The EU has still not sanctioned Gazprombank, even as the United States finally did so, and the UK and other countries have had this financial institution under sanctions since at least 2022. It’s tougher for the EU, since consensus is a requirement, and Hungary, given its petulant whining, and Slovakia can both tank the effort to designate Gazprombank.
But this is a hard shot across the EU’s bow. Europe has already reduced its reliance on Russia, and European nations have bolstered supplies, including LNG from the United States. Although the United States is now Europe’s largest supplier of LNG, Russia is still in second place. Now, the countries that still rely on Russian energy need to step up efforts to wean themselves off the Russian gas teat.
Europe was already bracing for the potential end to flows of Russian gas through Ukraine when a transit deal expires at the end of the year. The sanctions will make it more difficult for President Vladimir Putin to profit from energy exports to Europe. European gas futures are at the highest for a year as the global supply outlook tightens.
Türkiye is also doing a panic dance. Ankara reportedly is in talks with the United States and Russia to get a sanctions waiver so it can continue paying Gazprombank for Russian LNG.
Turkish Energy Minister Alparslan Bayraktar referred to a previous waiver granted to Ankara when Washington earlier sanctioned Iran, saying Turkey needs something similar when it comes to Gazprombank in order for it to secure supply.

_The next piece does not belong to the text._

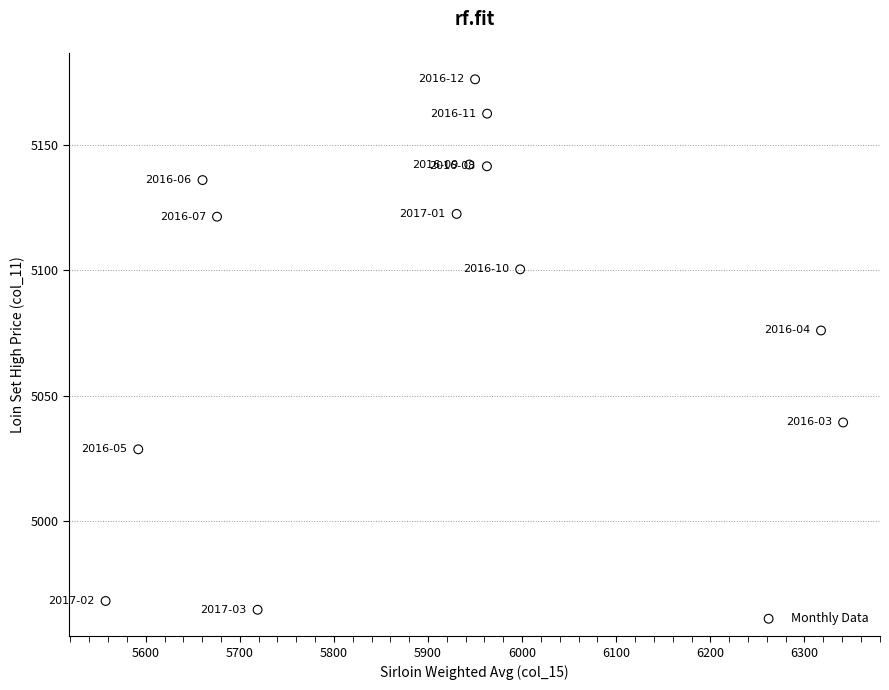

What Y value in the scatter plot is closest to 5070?

5076.0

Without an exemption, Turkey won’t be able to pay Russia.
Yes, Türkiye has provided weapons to Ukraine to protect the country against Russian invaders, but Ankara has imposed no economic consequences on Russia, and frankly, while the military support is welcome, pouring money into Putin’s pockets while supplying weapons to Ukraine is a bit like speaking out of both sides of one’s mouth.
Make no mistake, the designation against Gazprombank and the bluntly put alert about Russia’s poor man’s version of SWIFT - the SPFS - should tell foreign financial institutions, and especially those European banks still doing business with the Russian financial system that their time to freely provide Putin with funds to murder innocent people is limited.
Well, when you consider that Gazprom 'owns' the bank, it's probably long overdue...
More sanctions are on the way… indeed, not a good look.